ACTIVITY.
For the entries that follow, tally the lines holding the string "Citation". Give the total and nothing else.

RECORDS SUPPLIED.
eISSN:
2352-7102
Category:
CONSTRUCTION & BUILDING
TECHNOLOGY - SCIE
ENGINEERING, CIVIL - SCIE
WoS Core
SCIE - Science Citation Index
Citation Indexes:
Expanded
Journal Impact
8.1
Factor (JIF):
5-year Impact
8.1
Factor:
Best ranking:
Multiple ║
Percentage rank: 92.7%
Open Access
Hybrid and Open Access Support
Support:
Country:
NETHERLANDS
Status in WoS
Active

RESULT OF THIS TASK.
2